Repeat verbatim the lines of the data below, beginning with the line containing "left wrist: (2107, 1151, -18)" and continuing to the end.

[Opening Data under study section]

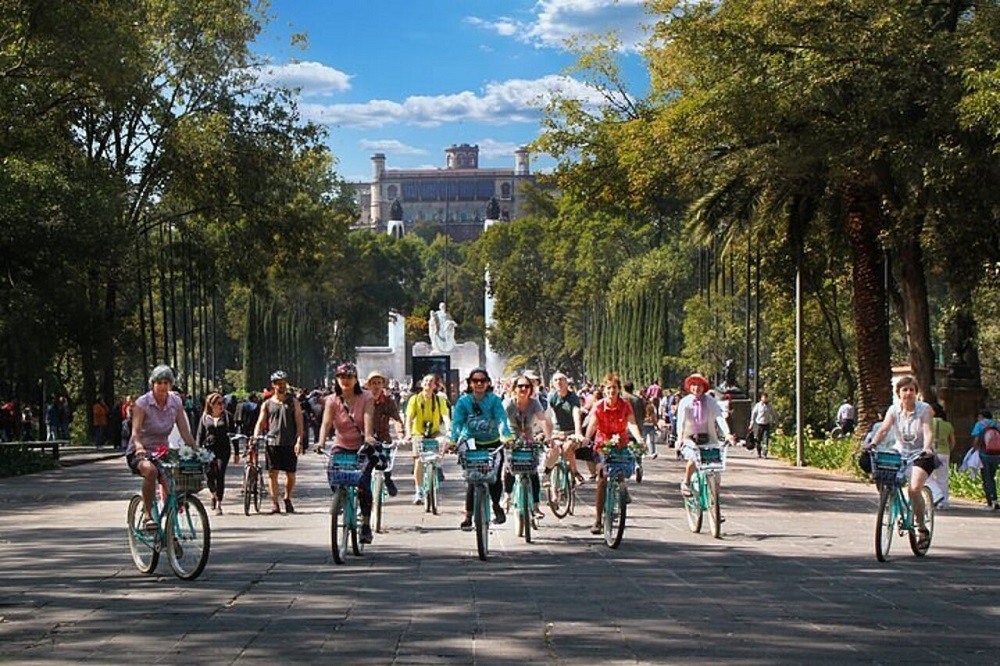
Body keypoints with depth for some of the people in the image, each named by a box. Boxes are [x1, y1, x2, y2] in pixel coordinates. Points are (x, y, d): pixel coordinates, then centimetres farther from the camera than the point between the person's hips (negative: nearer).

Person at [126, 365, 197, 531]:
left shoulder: (176, 402, -1)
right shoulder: (142, 403, -14)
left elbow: (185, 431, -3)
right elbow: (135, 431, -23)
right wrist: (139, 447, -44)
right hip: (140, 453, -4)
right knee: (150, 470, -38)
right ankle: (147, 514, -24)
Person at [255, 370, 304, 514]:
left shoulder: (293, 402, 9)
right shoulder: (267, 404, 11)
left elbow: (299, 422, 3)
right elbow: (260, 423, 8)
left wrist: (299, 441, -8)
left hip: (290, 443, 0)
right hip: (273, 442, 0)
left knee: (291, 474, 3)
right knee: (272, 473, -6)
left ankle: (287, 499, 23)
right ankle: (274, 503, -3)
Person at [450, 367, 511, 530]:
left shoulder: (494, 400, -6)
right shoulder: (463, 401, -5)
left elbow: (501, 419, -17)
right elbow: (457, 422, -14)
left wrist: (506, 436, -35)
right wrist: (453, 440, -31)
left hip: (493, 444, 1)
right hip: (471, 444, -1)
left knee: (494, 478, -5)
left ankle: (496, 505, 24)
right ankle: (468, 516, -1)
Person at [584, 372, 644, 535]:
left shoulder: (625, 405, -8)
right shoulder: (599, 406, -10)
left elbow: (632, 424, -21)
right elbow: (592, 425, -24)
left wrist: (639, 439, -40)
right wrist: (585, 439, -44)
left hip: (620, 445, 2)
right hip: (603, 445, -2)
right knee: (602, 479, -13)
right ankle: (598, 520, -12)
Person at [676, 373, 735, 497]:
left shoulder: (710, 401, -1)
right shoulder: (685, 402, -2)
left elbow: (719, 417, -14)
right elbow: (681, 421, -13)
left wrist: (727, 433, -30)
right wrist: (680, 437, -31)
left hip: (707, 439, 2)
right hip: (689, 439, -2)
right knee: (693, 458, -26)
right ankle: (686, 483, -1)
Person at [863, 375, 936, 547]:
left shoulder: (925, 409, -9)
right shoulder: (894, 410, -1)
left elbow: (928, 432, -21)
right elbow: (884, 429, -13)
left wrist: (926, 449, -41)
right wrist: (873, 443, -33)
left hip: (921, 455, -4)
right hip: (900, 452, 4)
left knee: (914, 488, -25)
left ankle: (922, 528, -8)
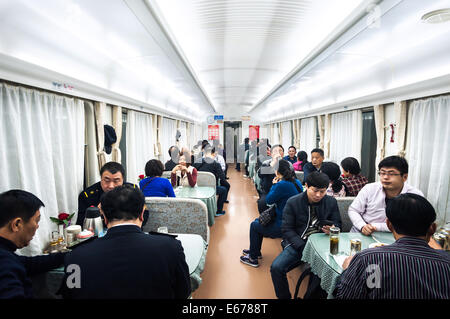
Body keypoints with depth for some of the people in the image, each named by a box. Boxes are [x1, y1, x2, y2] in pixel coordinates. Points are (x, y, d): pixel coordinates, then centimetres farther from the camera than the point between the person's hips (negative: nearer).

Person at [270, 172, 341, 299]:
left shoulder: (331, 202, 5)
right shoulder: (292, 202, -3)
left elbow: (337, 224, 14)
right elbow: (287, 229, -3)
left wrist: (332, 229, -12)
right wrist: (302, 247, -16)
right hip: (298, 244, -1)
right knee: (276, 267, -22)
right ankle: (284, 297, 7)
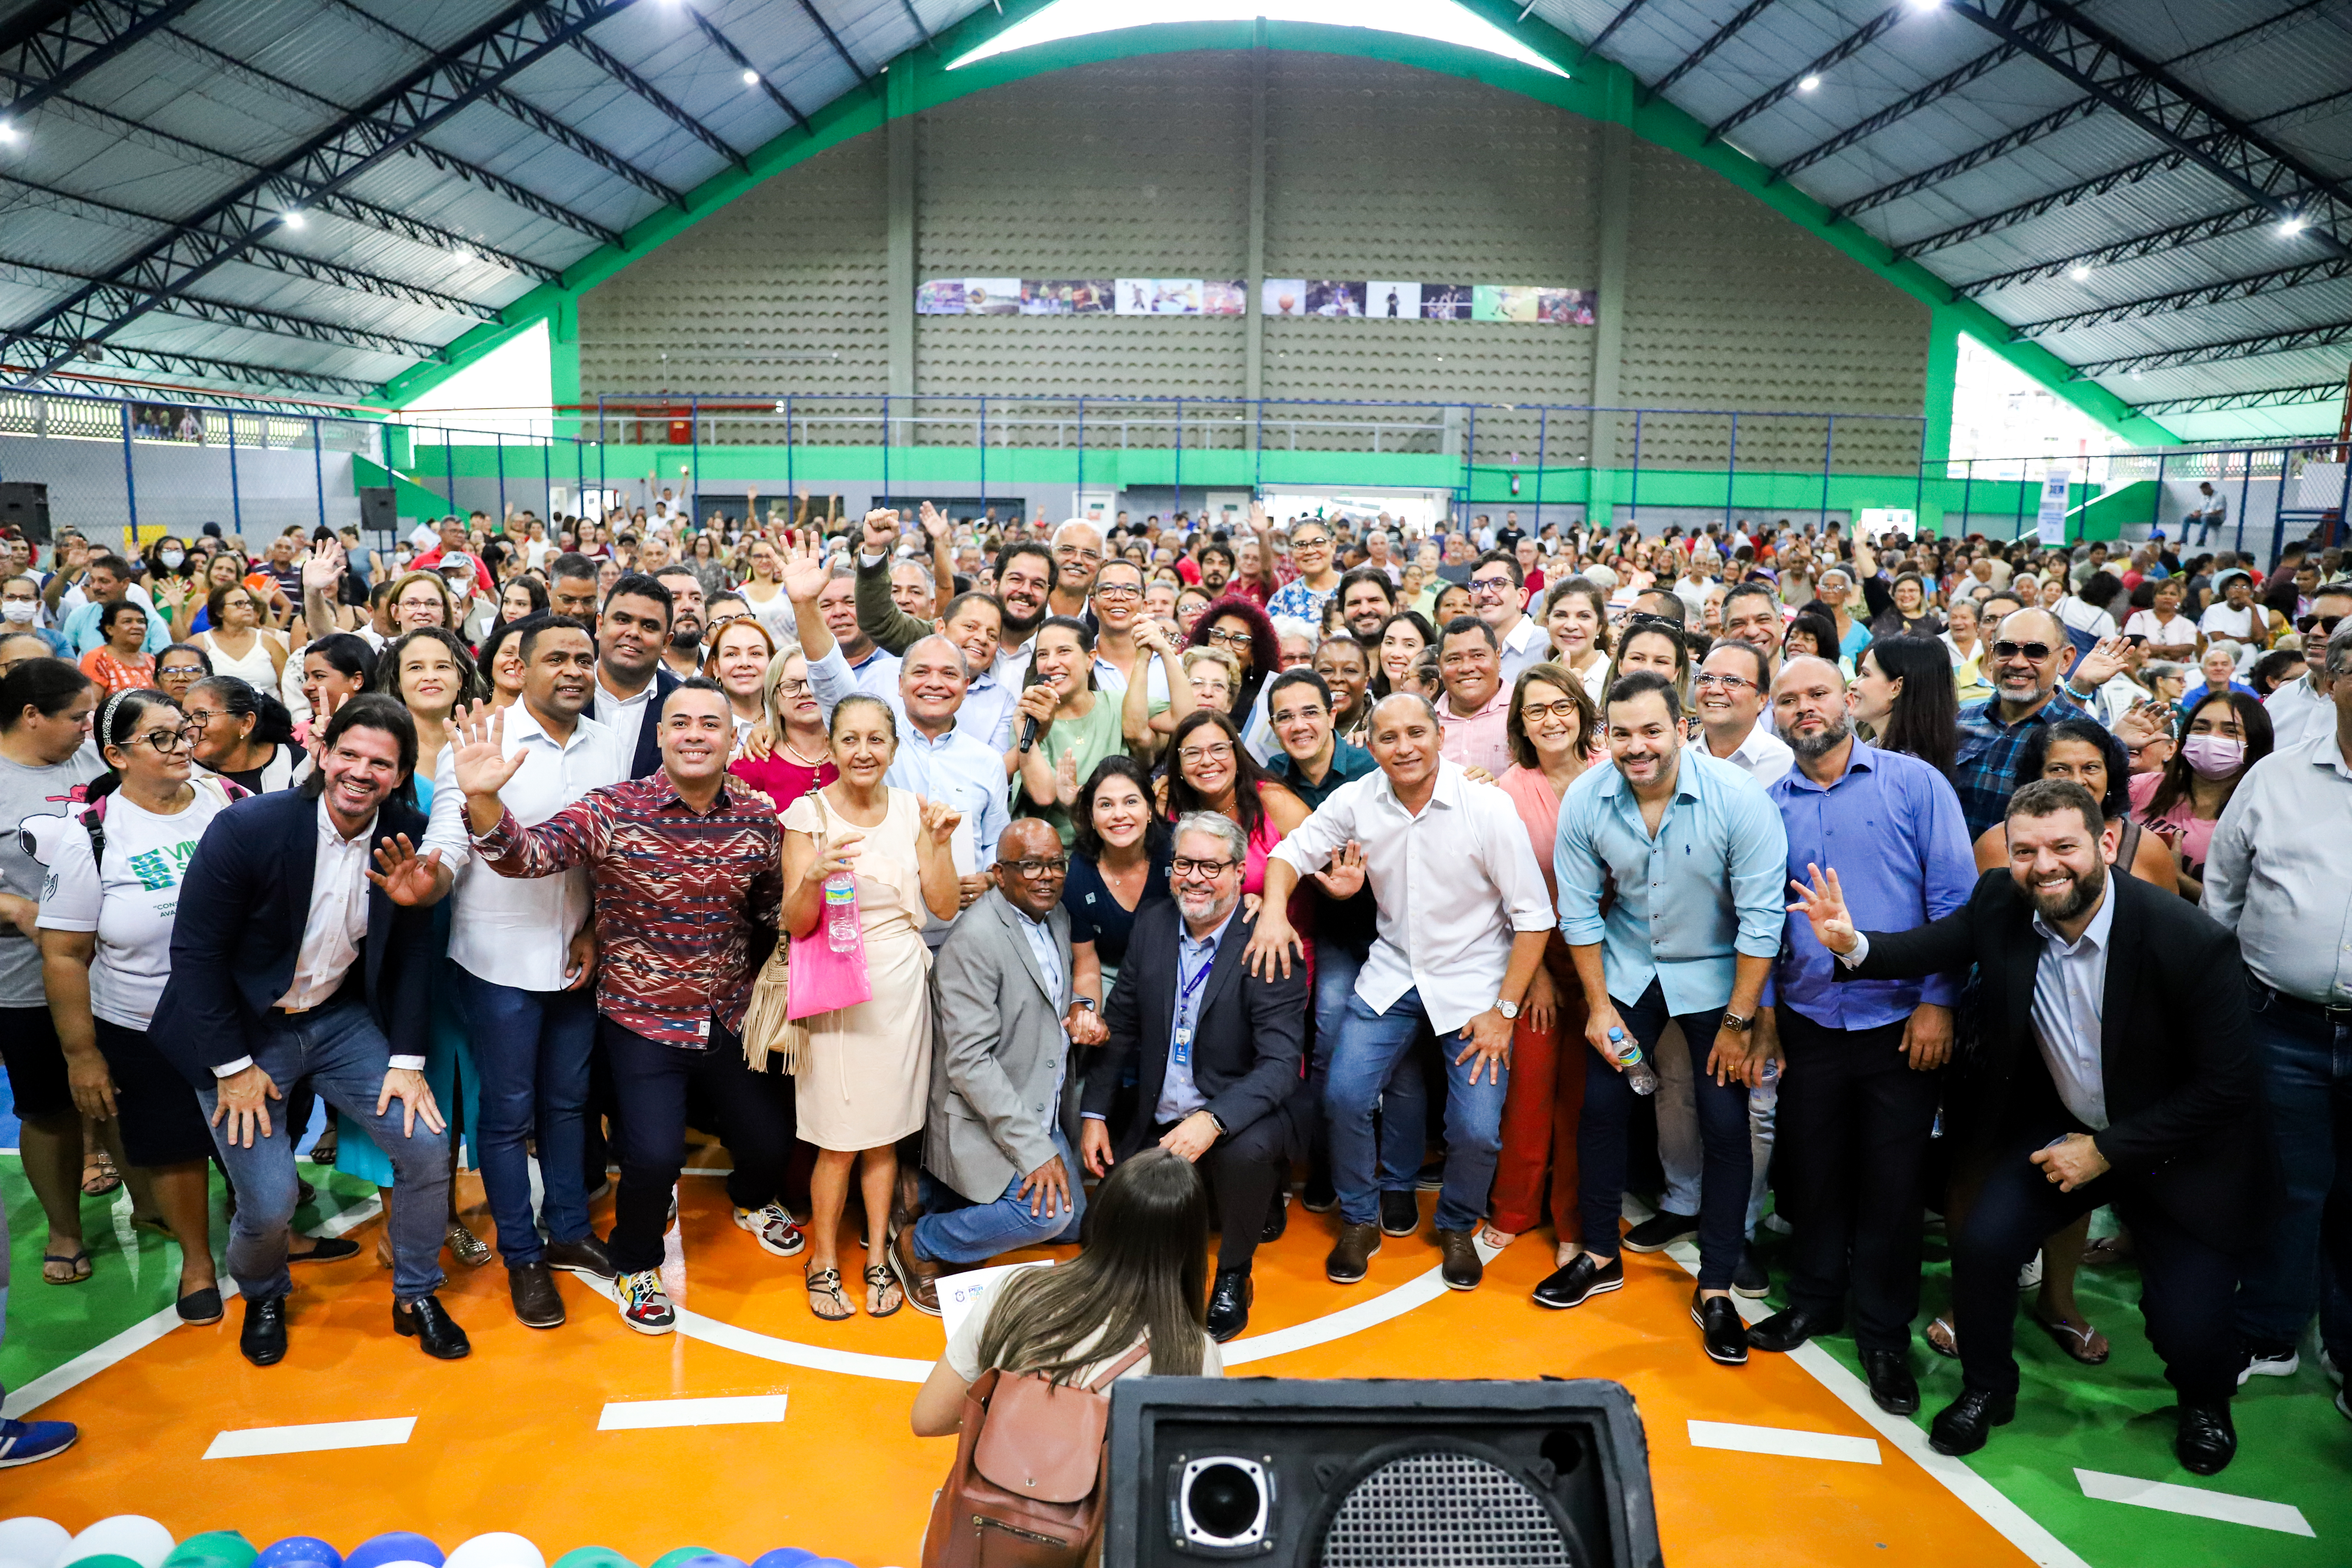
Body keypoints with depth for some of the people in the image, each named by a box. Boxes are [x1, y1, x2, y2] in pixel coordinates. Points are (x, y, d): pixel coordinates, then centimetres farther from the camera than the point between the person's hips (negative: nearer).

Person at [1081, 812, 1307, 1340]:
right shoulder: (1152, 926, 1)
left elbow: (1281, 1064, -23)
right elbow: (1121, 1025, 10)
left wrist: (1213, 1120, -37)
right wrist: (1095, 1114, 4)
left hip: (1239, 1117, -5)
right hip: (1158, 1120, 5)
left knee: (1247, 1151, -36)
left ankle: (1233, 1276, -7)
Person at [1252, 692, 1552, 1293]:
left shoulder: (1488, 808, -17)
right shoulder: (1356, 801, -7)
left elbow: (1533, 917, -12)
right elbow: (1292, 851, 6)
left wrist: (1503, 1011, -13)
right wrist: (1274, 911, -16)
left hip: (1473, 983, -3)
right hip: (1392, 977, 3)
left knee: (1477, 1130, -11)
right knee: (1343, 1096, -10)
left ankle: (1457, 1226, 23)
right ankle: (1360, 1220, 17)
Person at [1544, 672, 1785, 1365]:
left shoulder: (1738, 799, -23)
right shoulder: (1585, 802, -15)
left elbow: (1761, 919, -18)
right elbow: (1580, 912, -4)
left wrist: (1738, 1022, -15)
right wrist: (1598, 1007, -3)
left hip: (1714, 975, -2)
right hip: (1626, 970, 3)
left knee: (1726, 1125, -2)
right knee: (1601, 1107, 4)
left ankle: (1715, 1287, 14)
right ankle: (1601, 1255, 24)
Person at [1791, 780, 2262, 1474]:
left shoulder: (2193, 942, -26)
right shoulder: (2001, 904, -15)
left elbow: (2226, 1084, -19)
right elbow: (1931, 947, 0)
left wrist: (2107, 1151, -18)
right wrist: (1852, 944, -23)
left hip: (2178, 1148, -3)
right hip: (2058, 1127, 3)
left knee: (2186, 1324, -10)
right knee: (1982, 1242, -16)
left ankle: (2206, 1401, 29)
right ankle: (1987, 1388, 13)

[Closing Data under study section]

Worked solution:
left wrist: (2107, 1151, -18)
right wrist: (1852, 944, -23)
left hip: (2178, 1148, -3)
right hip: (2058, 1127, 3)
left knee: (2186, 1324, -10)
right knee: (1982, 1242, -16)
left ankle: (2206, 1401, 29)
right ankle: (1987, 1388, 13)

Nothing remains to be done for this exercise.